Look, no hands: Google making its own self-driving cars

Look, no hands: Google making its own self-driving cars

WASHINGTON - Agence France-Presse

This image provided by Google shows a very early version of Google's prototype self-driving car. The two-seater won't be sold publicly, but Google on Tuesday, May 27, 2014 said it hopes by this time next year, 100 prototypes will be on public roads. AP Photo/Google

Google has started building its own self-driving car that it hopes to begin testing as early as this year.
      
"They won't have a steering wheel, accelerator pedal, or brake pedal... because they don't need them. Our software and sensors do all the work,"  the company said in a blog post Tuesday night.
      
For Google, the car marks a shift away from adapting vehicles made by others in its quest to pioneer individual transport that needs only a stop-and-go function.
      
"It was inspiring to start with a blank sheet of paper and ask, 'What should be different about this kind of vehicle?'" the post said.
      
Google said it plans to build about 100 prototype vehicles.
      
Later this year its drivers will start testing early versions with manual controls, Google said.
      
"If all goes well, we'd like to run a small pilot program here in California in the next couple of years," the company said.
      
The top speed of the prototypes will be 25 mph.
      
The San Jose Mercury News called the car a "rounded, almost cuddly-looking two-seater."       

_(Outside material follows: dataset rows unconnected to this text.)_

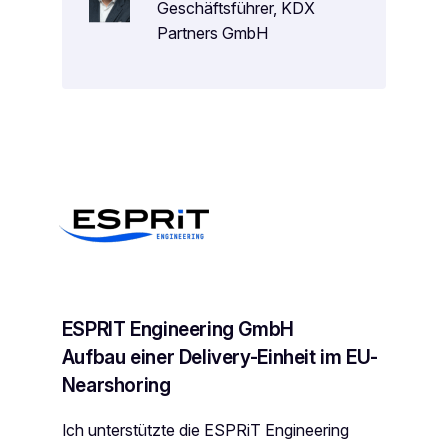
Geschäftsführer, KDX
Partners GmbH
ESPRIT Engineering GmbH
Aufbau einer Delivery-Einheit im EU-
Nearshoring
Ich unterstützte die ESPRiT Engineering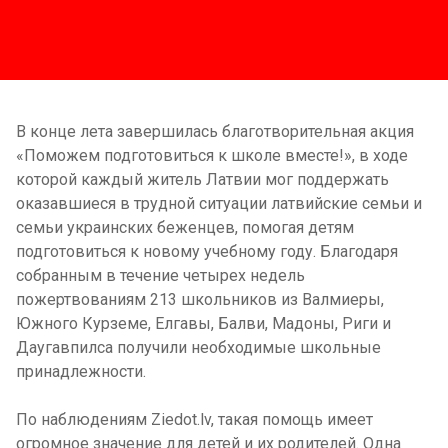
В конце лета завершилась благотворительная акция
«Поможем подготовиться к школе вместе!», в ходе
которой каждый житель Латвии мог поддержать
оказавшиеся в трудной ситуации латвийские семьи и
семьи украинских беженцев, помогая детям
подготовиться к новому учебному году. Благодаря
собранным в течение четырех недель
пожертвованиям 213 школьников из Валмиеры,
Южного Курземе, Елгавы, Балви, Мадоны, Риги и
Даугавпилса получили необходимые школьные
принадлежности.
По наблюдениям Ziedot.lv, такая помощь имеет
огромное значение для детей и их родителей. Одна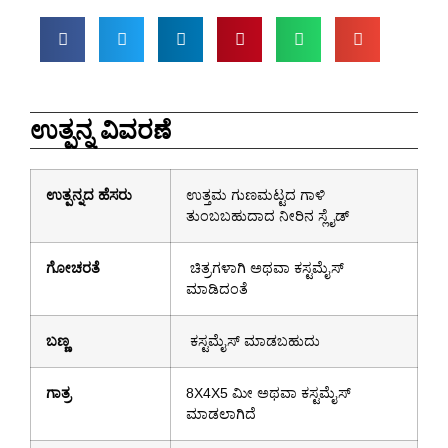
ಉತ್ಪನ್ನ ವಿವರಣೆ
ಉತ್ಪನ್ನದ ಹೆಸರು
ಉತ್ತಮ ಗುಣಮಟ್ಟದ ಗಾಳಿ
ತುಂಬಬಹುದಾದ ನೀರಿನ ಸ್ಲೈಡ್
ಗೋಚರತೆ
ಚಿತ್ರಗಳಾಗಿ ಅಥವಾ ಕಸ್ಟಮೈಸ್
ಮಾಡಿದಂತೆ
ಬಣ್ಣ
ಕಸ್ಟಮೈಸ್ ಮಾಡಬಹುದು
ಗಾತ್ರ
8X4X5 ಮೀ ಅಥವಾ ಕಸ್ಟಮೈಸ್
ಮಾಡಲಾಗಿದೆ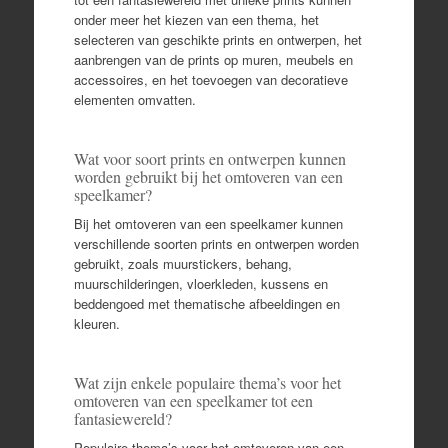
onder meer het kiezen van een thema, het
selecteren van geschikte prints en ontwerpen, het
aanbrengen van de prints op muren, meubels en
accessoires, en het toevoegen van decoratieve
elementen omvatten.
Wat voor soort prints en ontwerpen kunnen
worden gebruikt bij het omtoveren van een
speelkamer?
Bij het omtoveren van een speelkamer kunnen
verschillende soorten prints en ontwerpen worden
gebruikt, zoals muurstickers, behang,
muurschilderingen, vloerkleden, kussens en
beddengoed met thematische afbeeldingen en
kleuren.
Wat zijn enkele populaire thema’s voor het
omtoveren van een speelkamer tot een
fantasiewereld?
Populaire thema’s voor het omtoveren van een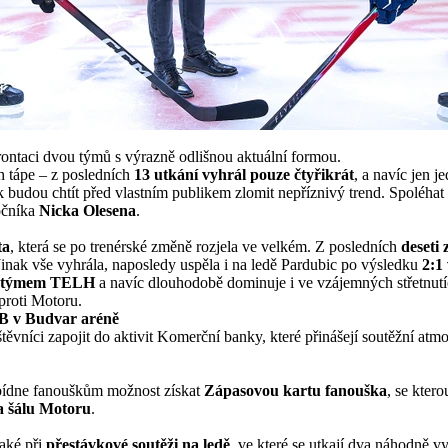
rontaci dvou týmů s výrazně odlišnou aktuální formou.
h tápe – z posledních
13 utkání vyhrál pouze čtyřikrát
, a navíc jen j
 budou chtít před vlastním publikem zlomit nepříznivý trend. Spoléhat
očníka
Nicka Olesena
.
ta
, která se po trenérské změně rozjela ve velkém. Z posledních
deseti
. Jinak vše vyhrála, naposledy uspěla i na ledě Pardubic po výsledku
2:1
ím týmem TELH
a navíc dlouhodobě dominuje i ve vzájemných střetnut
proti Motoru.
B v Budvar aréně
ěvníci zapojit do aktivit Komerční banky, které přinášejí soutěžní atm
ídne fanouškům možnost získat
Zápasovou kartu fanouška
, se kter
 a šálu Motoru
.
také při
přestávkové soutěži na ledě
, ve které se utkají dva náhodně v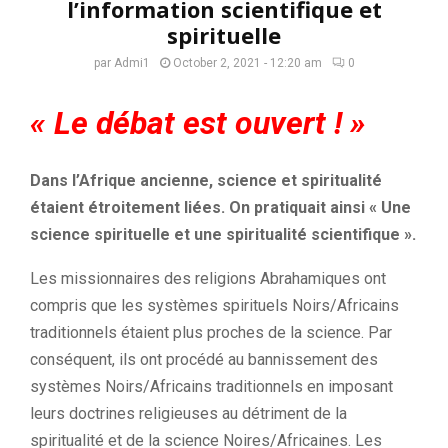
l’information scientifique et
spirituelle
par
Admi1
October 2, 2021 - 12:20 am
0
« Le
débat est ouvert !
»
Dans l’Afrique ancienne, science et spiritualité
étaient étroitement liées.
On pratiquait ainsi « Une
science spirituelle et une spiritualité scientifique ».
Les missionnaires des religions
Abrahamiques ont
compris que les systèmes spirituels Noirs/Africains
traditionnels étaient plus proches de la science. Par
conséquent, ils ont procédé au bannissement des
systèmes Noirs/Africains traditionnels en imposant
leurs doctrines religieuses au détriment de la
spiritualité et de la science Noires/Africaines. Les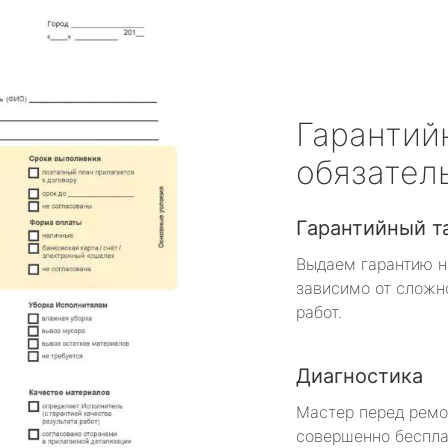
Гарантий
обязател
Гарантийный т
Выдаем гарантию н
зависимо от сложн
работ.
Диагностика
Мастер перед рем
совершенно беспла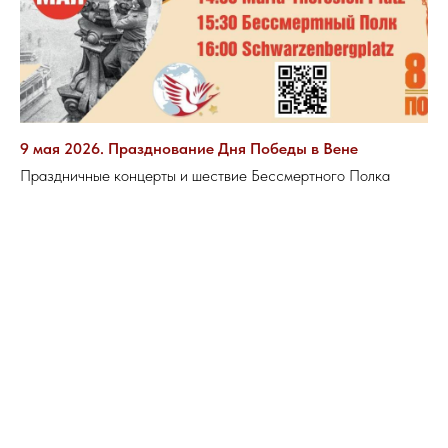
9 мая 2026. Празднование Дня Победы в Вене
Праздничные концерты и шествие Бессмертного Полка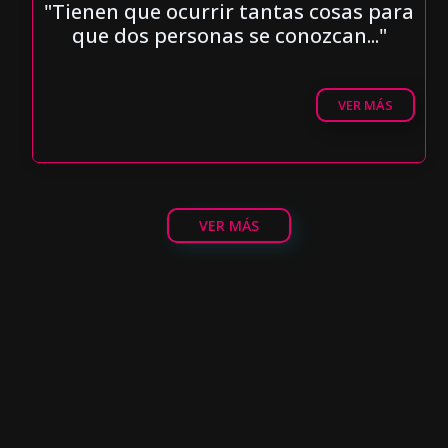
"Tienen que ocurrir tantas cosas para
que dos personas se conozcan..."
VER MÁS
VER MÁS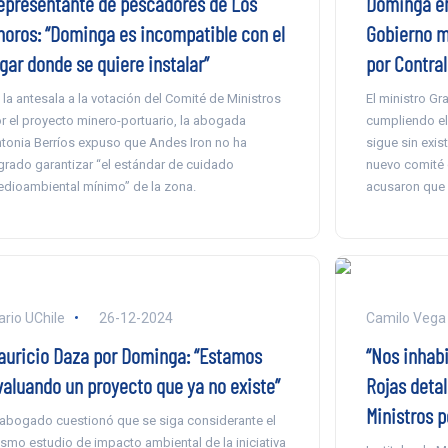
Dominga en 
epresentante de pescadores de Los
Gobierno m
horos: “Dominga es incompatible con el
por Contral
gar donde se quiere instalar”
El ministro Gra
 la antesala a la votación del Comité de Ministros
cumpliendo el 
r el proyecto minero-portuario, la abogada
sigue sin exis
tonia Berríos expuso que Andes Iron no ha
nuevo comité q
grado garantizar “el estándar de cuidado
acusaron que e
dioambiental mínimo” de la zona.
ario UChile
26-12-2024
Camilo Vega
auricio Daza por Dominga: “Estamos
“Nos inhabi
valuando un proyecto que ya no existe”
Rojas detal
Ministros 
 abogado cuestionó que se siga considerante el
smo estudio de impacto ambiental de la iniciativa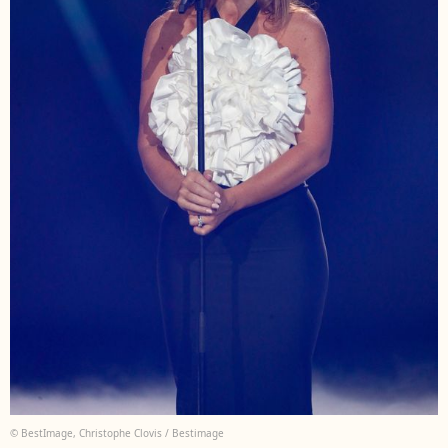
© BestImage, Christophe Clovis / Bestimage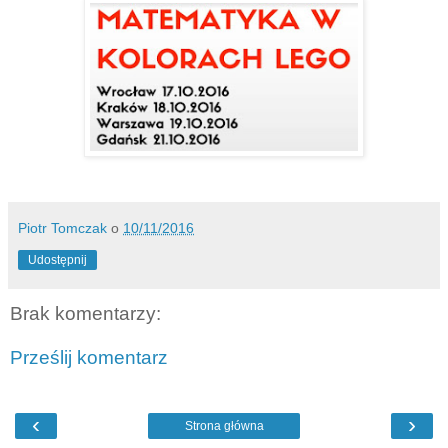
Piotr Tomczak
o
10/11/2016
Udostępnij
Brak komentarzy:
Prześlij komentarz
‹
›
Strona główna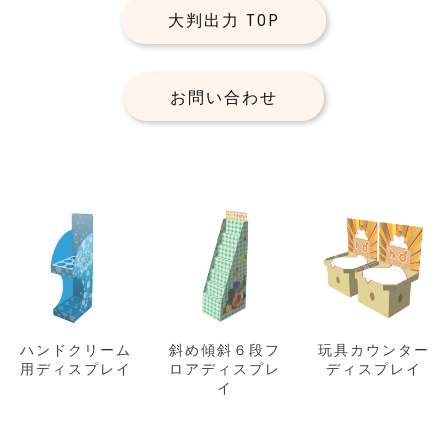
大判出力 TOP
お問い合わせ
ハンドクリーム
斜め傾斜６段フ
玩具カウンター
用ディスプレイ
ロアディスプレ
ディスプレイ
イ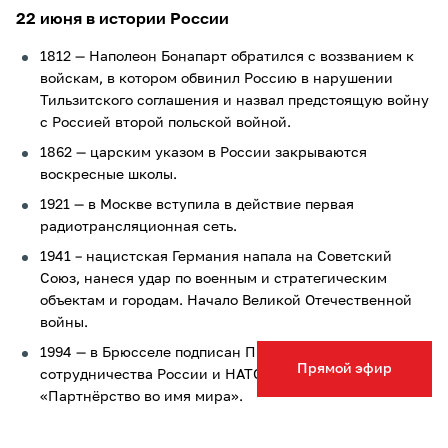
22 июня в истории России
1812 — Наполеон Бонапарт обратился с воззванием к
войскам, в котором обвинил Россию в нарушении
Тильзитского соглашения и назвал предстоящую войну
с Россией второй польской войной.
1862 — царским указом в России закрываются
воскресные школы.
1921 — в Москве вступила в действие первая
радиотрансляционная сеть.
1941 – нацистская Германия напала на Советский
Союз, нанеся удар по военным и стратегическим
объектам и городам. Начало Великой Отечественной
войны.
1994 — в Брюсселе подписан Протокол об основах
Прямой эфир
сотрудничества России и НАТО в рамках программы
«Партнёрство во имя мира».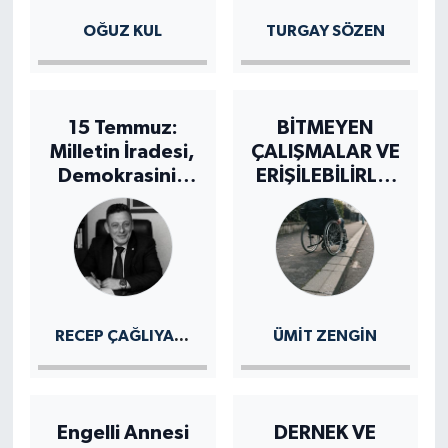
OĞUZ KUL
TURGAY SÖZEN
15 Temmuz:
BİTMEYEN
Milletin İradesi,
ÇALIŞMALAR VE
Demokrasinin
ERİŞİLEBİLİRLİK
Gücü
SINAVI
RECEP ÇAĞLIYAN GÜNER
ÜMIT ZENGİN
Engelli Annesi
DERNEK VE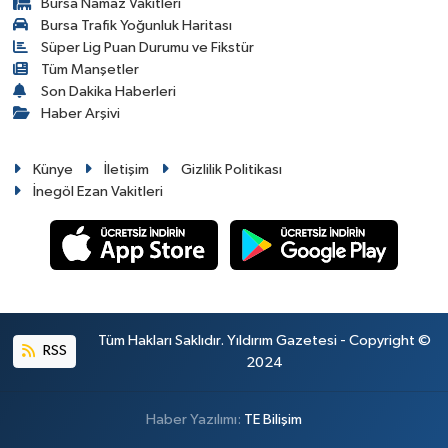
Bursa Namaz Vakitleri
Bursa Trafik Yoğunluk Haritası
Süper Lig Puan Durumu ve Fikstür
Tüm Manşetler
Son Dakika Haberleri
Haber Arşivi
Künye
İletişim
Gizlilik Politikası
İnegöl Ezan Vakitleri
Tüm Hakları Saklıdır. Yıldırım Gazetesi - Copyright ©
RSS
2024
Haber Yazılımı:
TE Bilişim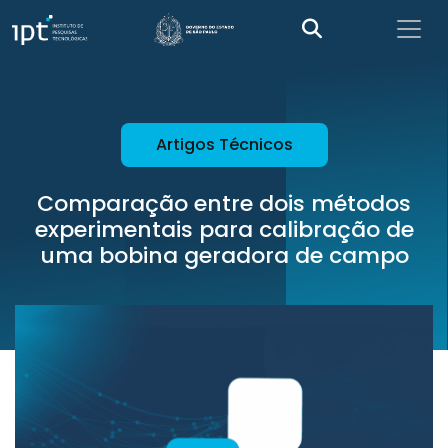
Artigos Técnicos
Comparação entre dois métodos
experimentais para calibração de
uma bobina geradora de campo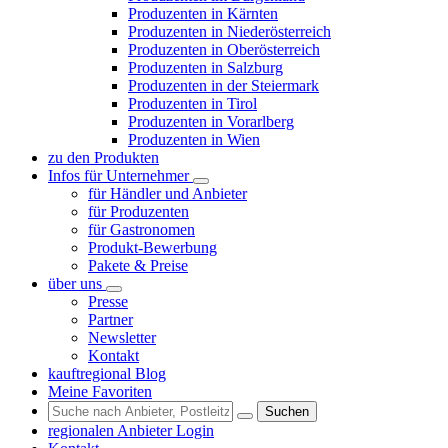
Produzenten in Kärnten
Produzenten in Niederösterreich
Produzenten in Oberösterreich
Produzenten in Salzburg
Produzenten in der Steiermark
Produzenten in Tirol
Produzenten in Vorarlberg
Produzenten in Wien
zu den Produkten
Infos für Unternehmer
für Händler und Anbieter
für Produzenten
für Gastronomen
Produkt-Bewerbung
Pakete & Preise
über uns
Presse
Partner
Newsletter
Kontakt
kauftregional Blog
Meine Favoriten
Suchen
regionalen Anbieter Login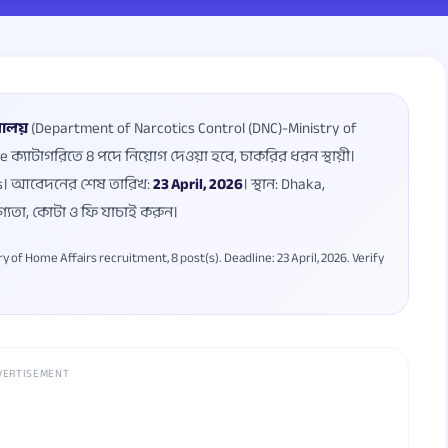
রণালয়
(Department of Narcotics Control (DNC)-Ministry of
 ক্যাটাগরিতে 8 পদে নিয়োগ দেওয়া হবে, চাকরির ধরন স্থায়ী।
ars। আবেদনের শেষ তারিখ:
23 April, 2026
। স্থান: Dhaka,
গ্যতা, কোটা ও ফি যাচাই করুন।
of Home Affairs recruitment, 8 post(s). Deadline: 23 April, 2026. Verify
VERTISEMENT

The vehicles are battery powered and boast safety features like a flexible windshield and foamlike material covering the front, the paper said.
      
"We took a look from the ground up of what a self-driving car would look like," Google co-founder Sergey Brin told a conference in Rancho Palos Verdes, California. He announced the prototypes there Tuesday night.
      
Until now Google has been re-fitting Lexus and Honda cars to work as self-driving ones.